Computer science has never just been about coding. AI itself is a product of computer science.  It is a discipline built on algorithms, data structures and the architecture of complex systems. People who understand these foundations are in a position not only to use AI tools but to improve them, adapt them, and build the next generation of breakthroughs. Computer science also intersects with other technical areas like quantum technologies, semiconductors, the Internet of Things, and wireless communications. Technologies succeed where theory, software and hardware meet, where computer science principles beyond coding are necessary, and the demand for talent is still strong.

Wireless communications is a great example, blending theory, protocols, and real-world system design. Fifth-generation wireless, or 5G, is an enabler of AI’s computing power in the cloud to connect instantly to the phone in your pocket. The wireless network is not just a backdrop for AI; it is the stage. Building it, securing it, and making it faster takes expertise that cannot be replaced with a few lines of generated code and is a place where job opportunities remain plentiful.

Deep domain knowledge can even make AI better. Some researchers are combining symbolic reasoning with machine learning to preserve complex concepts that traditional AI tends to lose. Others are adding “sanity checks” so systems can spot their own bad logic. And there are big, open problems on which only humans can lead the charge: reducing the energy footprint of large models, addressing bias in training data, and determining when and where AI should be trusted at all.

The problem is that current employers have created a false equivalency between computer science and coding. This is why the design of a CS program matters. Degrees that focus narrowly on coding risk leaving graduates exposed to job insecurity. A better approach is to combine a broad foundation across computing with the chance to go deep in a field where demand will last, like AI, wireless, cybersecurity, quantum computing and others. At Syracuse University, students have the full range of computer science at their fingertips with the opportunity to explore one of these high-impact areas. This breadth gives them flexibility. The depth gives them an edge.

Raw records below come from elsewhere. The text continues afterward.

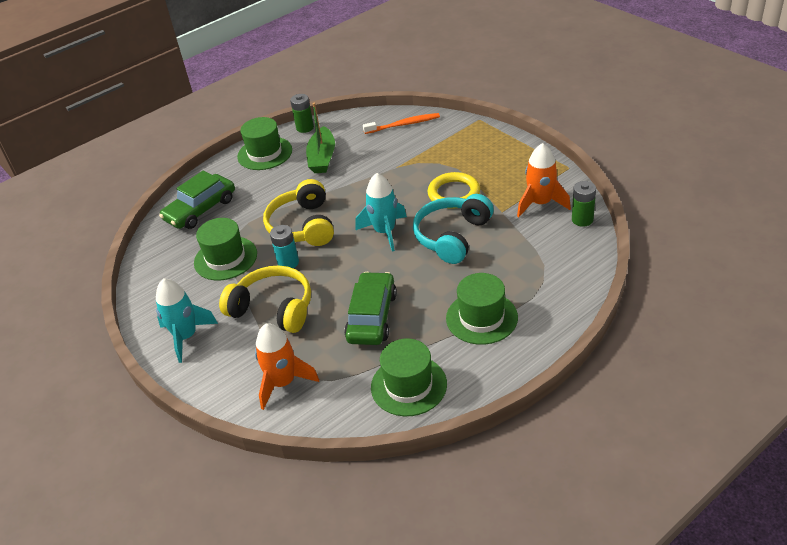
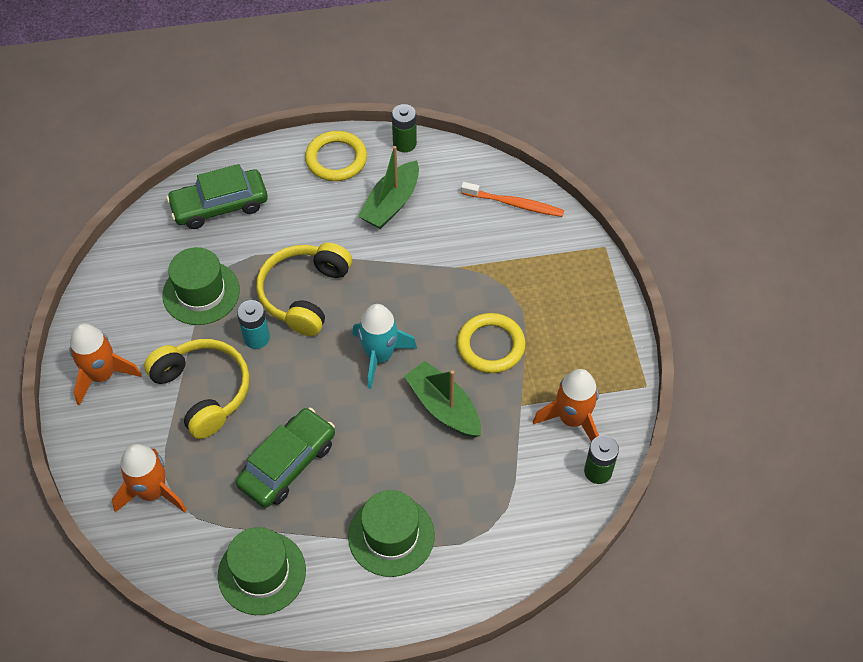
camera: 25 degrees right, 15 degrees up
(186, 337) = (102, 375): turquoise rocket -> orange rocket
(265, 153) = (336, 159): green hat -> yellow ring
(452, 236) = (444, 407): turquoise headphones -> green boat

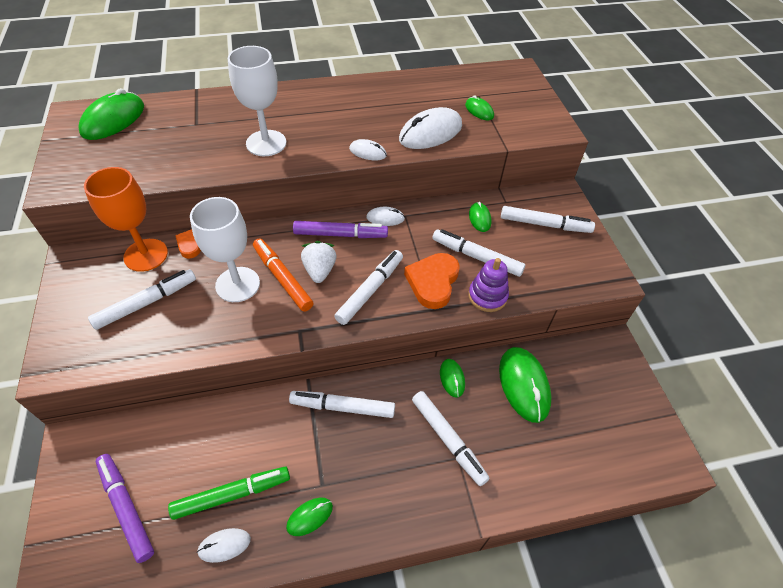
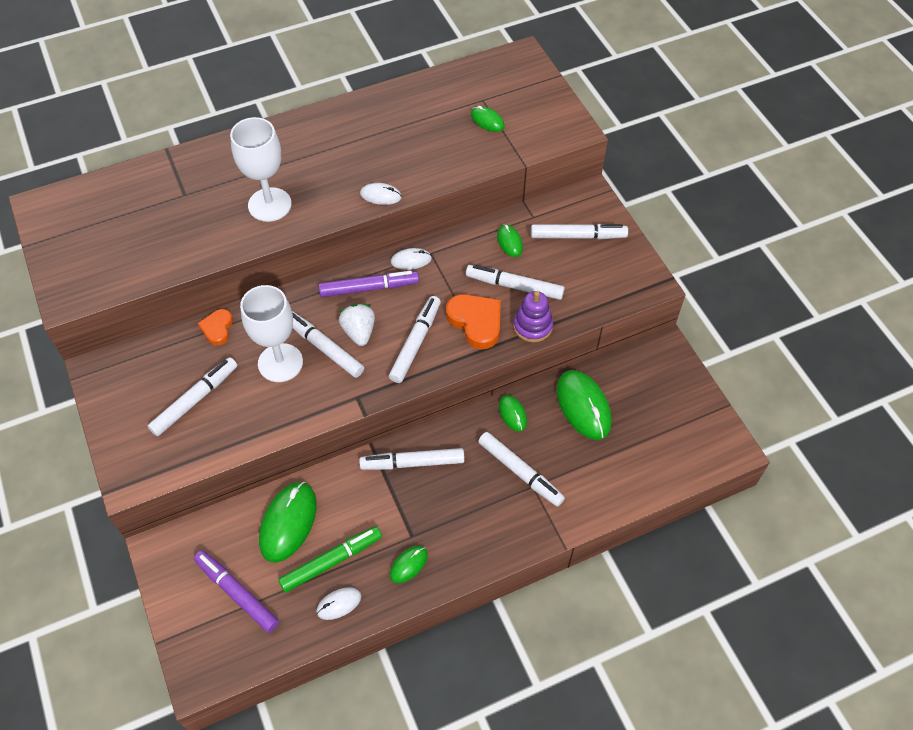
camera: 10 degrees left, 5 degrees up
(113, 120) = (91, 206): green mouse -> green mouse (288, 522)
(146, 255) = (173, 350): orange goblet -> none
(282, 278) = (323, 347): orange marker -> white marker
(430, 133) = (441, 159): white mouse -> none
(433, 282) = (476, 322): orange heart -> orange heart turned 135 degrees clockwise

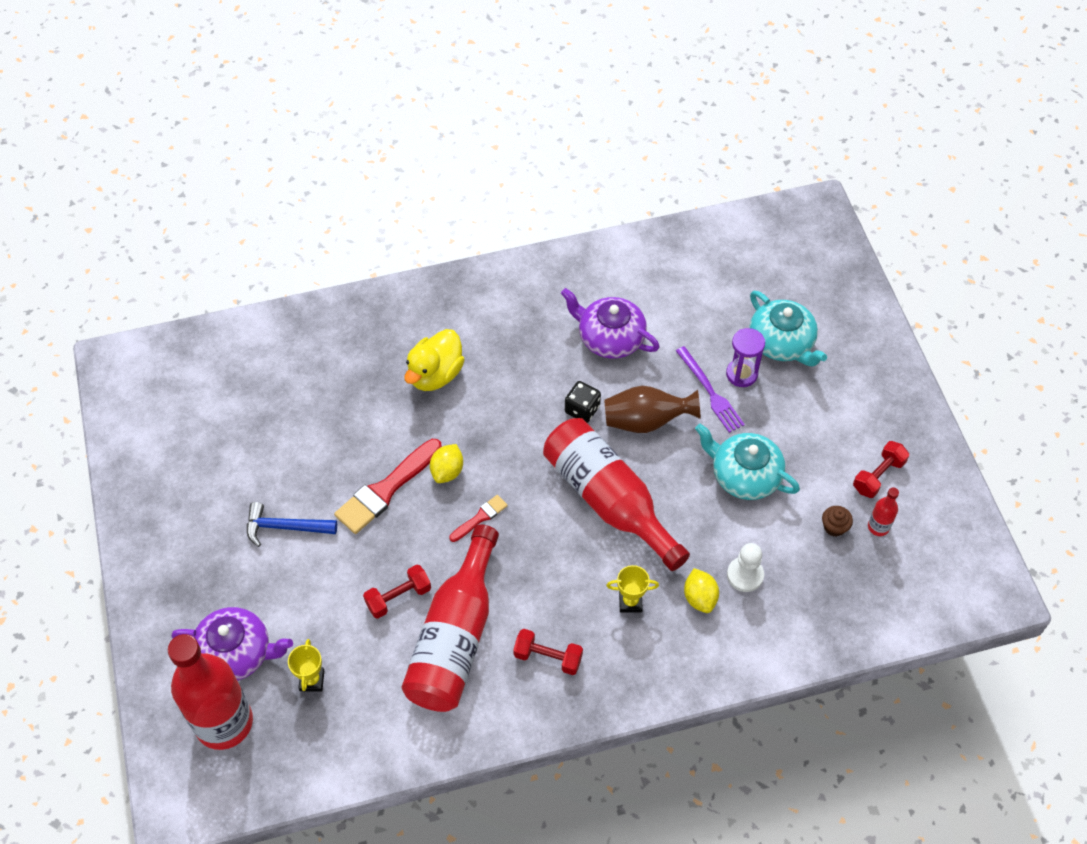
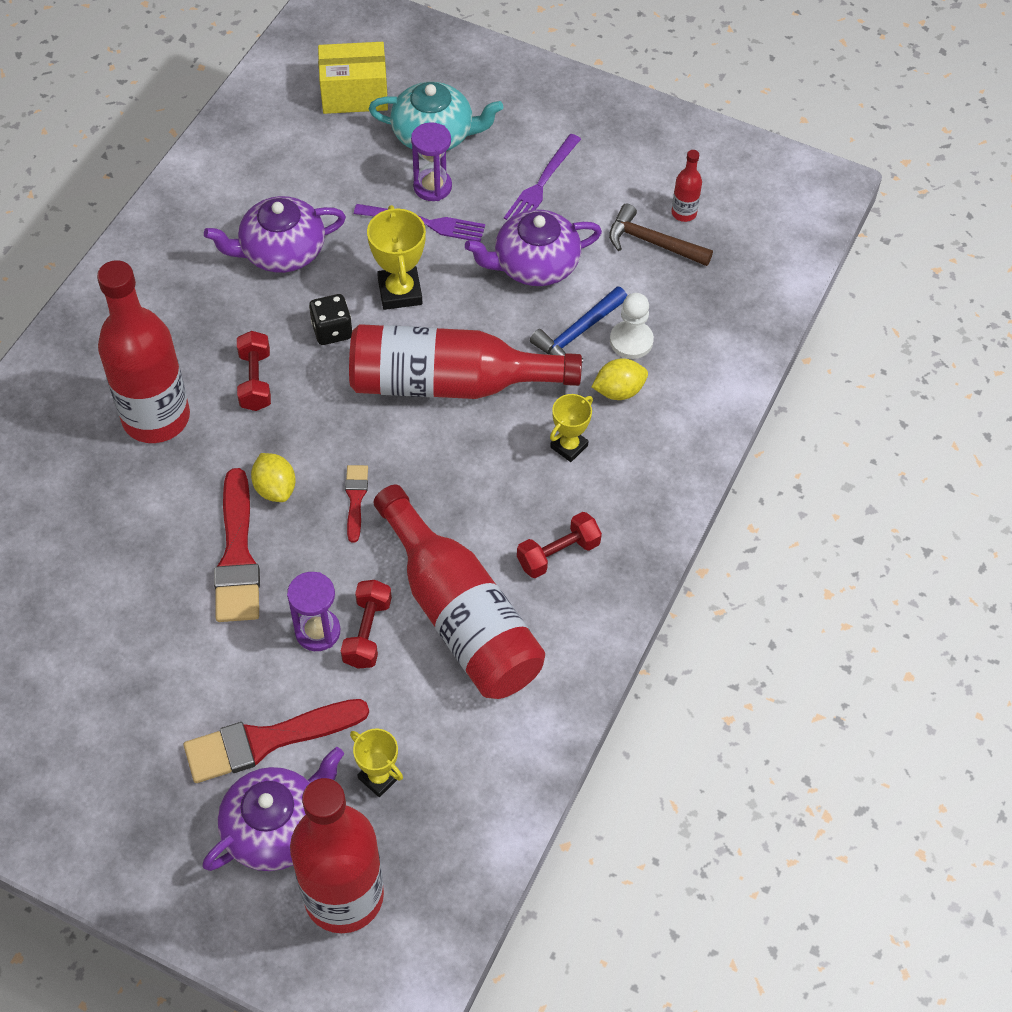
camera: 50 degrees left, 0 degrees up
(284, 603) = (266, 741): none -> red brush
(285, 527) = (180, 677): blue hammer -> blue hammer (578, 333)
(375, 571) = (317, 631): none -> purple hourglass
(435, 374) = (156, 418): yellow duck -> red bottle
(646, 421) = (400, 292): brown vase -> yellow trophy
(700, 598) = (618, 391): yellow lemon -> yellow lemon turned 45 degrees counterclockwise
(744, 475) = (534, 264): turquoise teapot -> purple teapot
(764, 278) = (354, 94): none -> yellow box
(810, 429) = (542, 183): none -> purple fork
(834, 527) = (652, 242): brown cupcake -> brown hammer
(878, 476) = (636, 174): red dumbbell -> red dumbbell (255, 381)

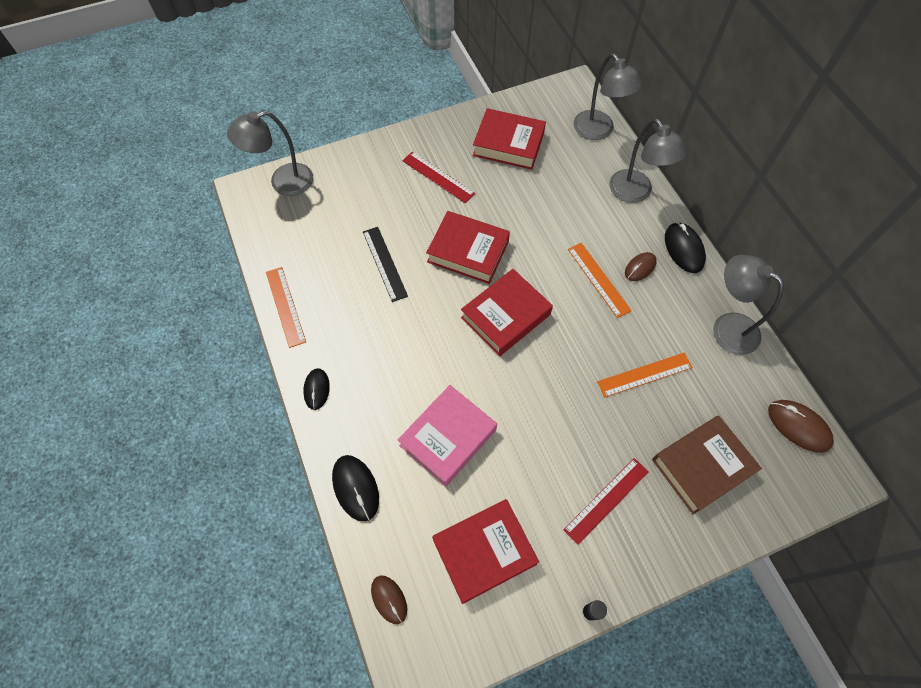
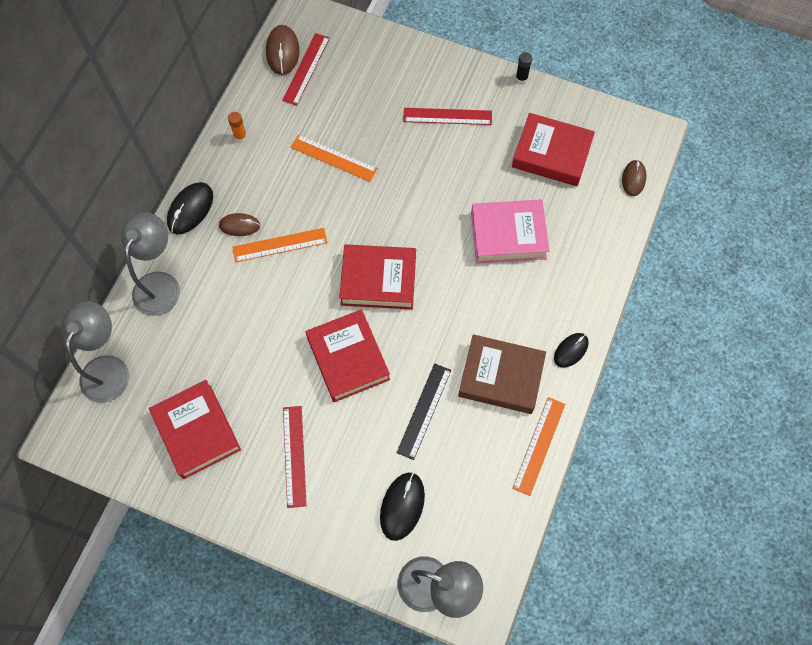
camera: 135 degrees left, 5 degrees up
(355, 488) = (600, 258): black mouse -> black mouse (402, 506)
(598, 279) = (280, 245): orange ruler -> orange ruler turned 60 degrees clockwise
(702, 466) = (368, 83): brown book -> brown book (501, 377)
(727, 327) = (240, 136): grey lamp -> orange glue stick
(761, 429) = (306, 69): none -> red ruler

A good degree program is not just a hedge against automation. It is a way to shape the future. The fundamentals of understanding context, solving problems, and thinking critically still determine who succeeds. “Just learn to code” is not a recipe for career security anymore. You can get that here at Syracuse, or almost anywhere in the country, if you want it. But, that’s not the CS degree we strive for or recommend to our students.  We teach the discipline, for sure, but that’s not our target differentiator. We want our graduates to see a pathway to success through skills like coupling their foundational knowledge with adaptability, continuous learning, and how to see opportunities where others see threats.

The value proposition for computer science has not vanished. It has evolved. It is not something coding bootcamps can replicate, nor is it something AI can replace.  A good CS degree does not just prepare students for the jobs of today, it provides them the skills to be ready for the jobs of tomorrow. A great CS degree prepares their graduates to design the jobs of tomorrow.